+++ Data to process

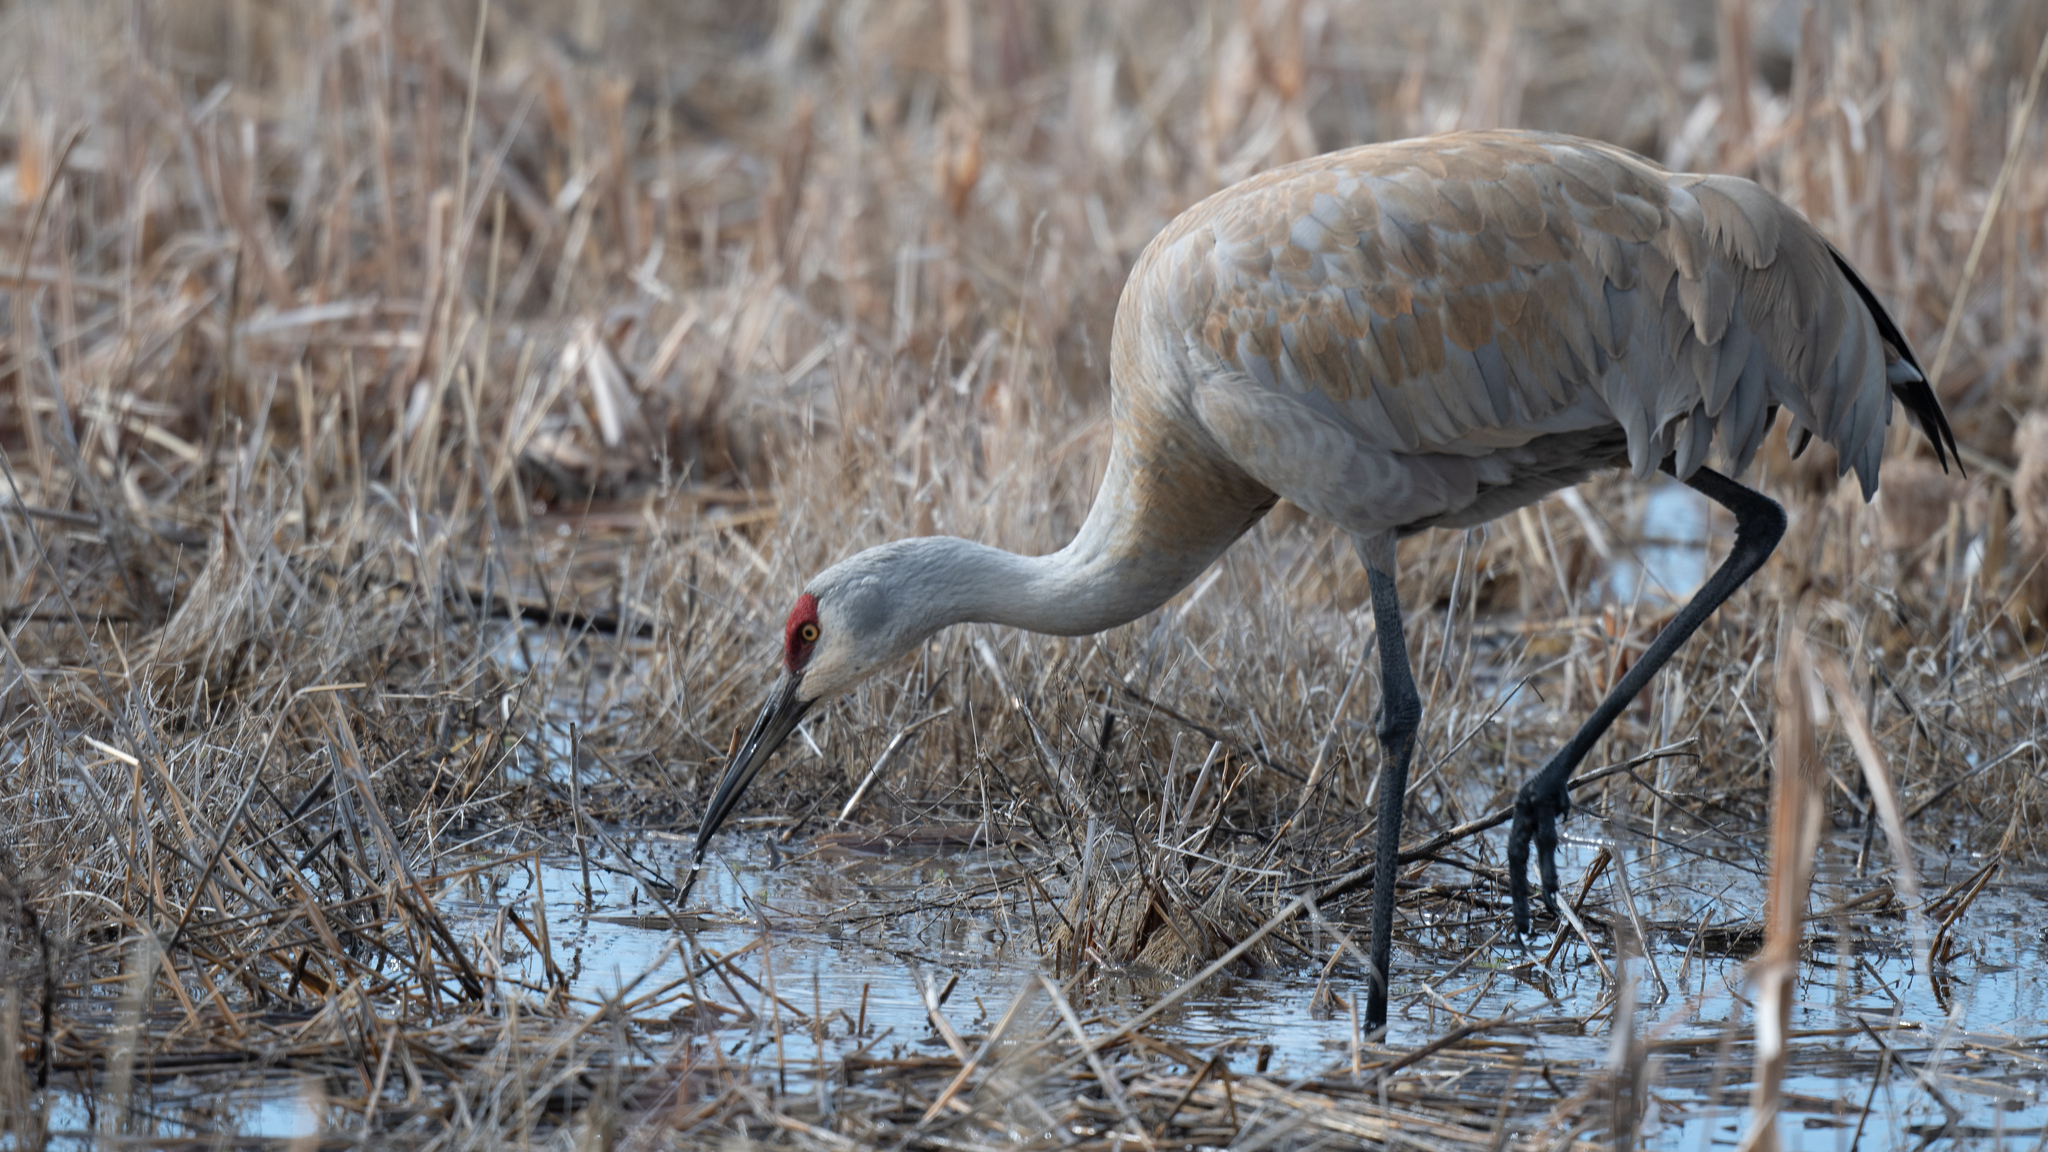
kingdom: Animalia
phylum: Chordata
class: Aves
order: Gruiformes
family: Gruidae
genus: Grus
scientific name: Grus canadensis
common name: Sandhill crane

++++++
+++ Data to process

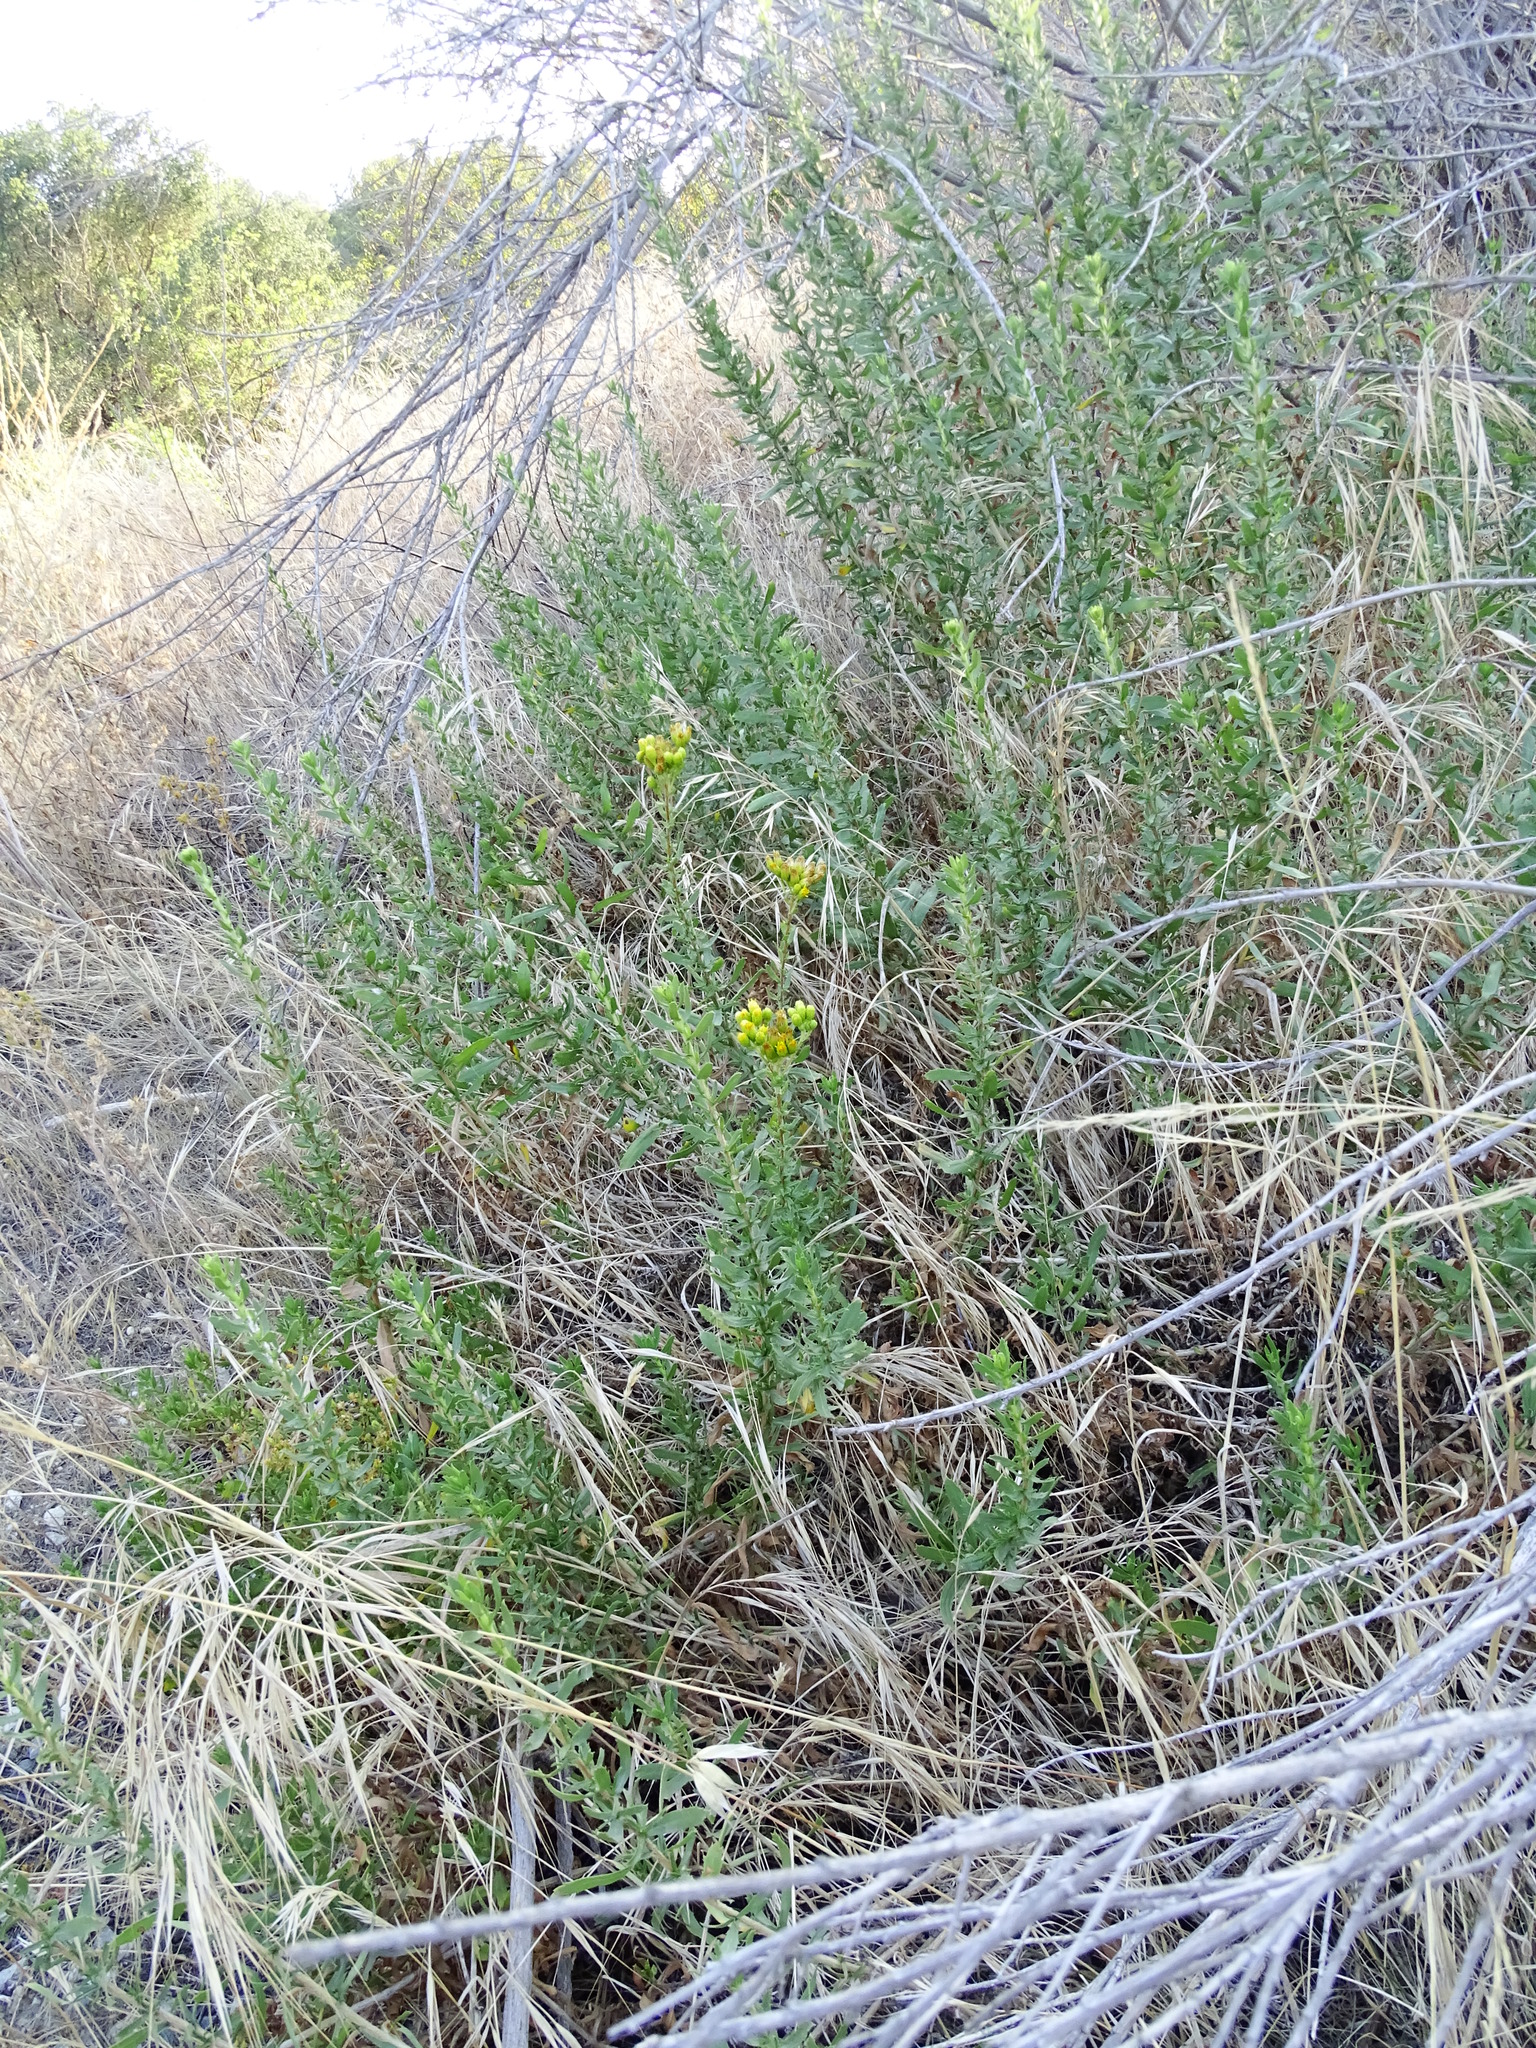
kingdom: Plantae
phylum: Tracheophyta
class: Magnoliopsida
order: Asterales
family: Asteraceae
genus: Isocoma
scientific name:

++++++

* [Exercise task]
Render the data between the line containing "kingdom: Animalia" and the line containing "scientific name: Grus canadensis", inclusive, as a numbered list, omitting any blank lines.

* [Answer to this problem]
1. kingdom: Animalia
2. phylum: Chordata
3. class: Aves
4. order: Gruiformes
5. family: Gruidae
6. genus: Grus
7. scientific name: Grus canadensis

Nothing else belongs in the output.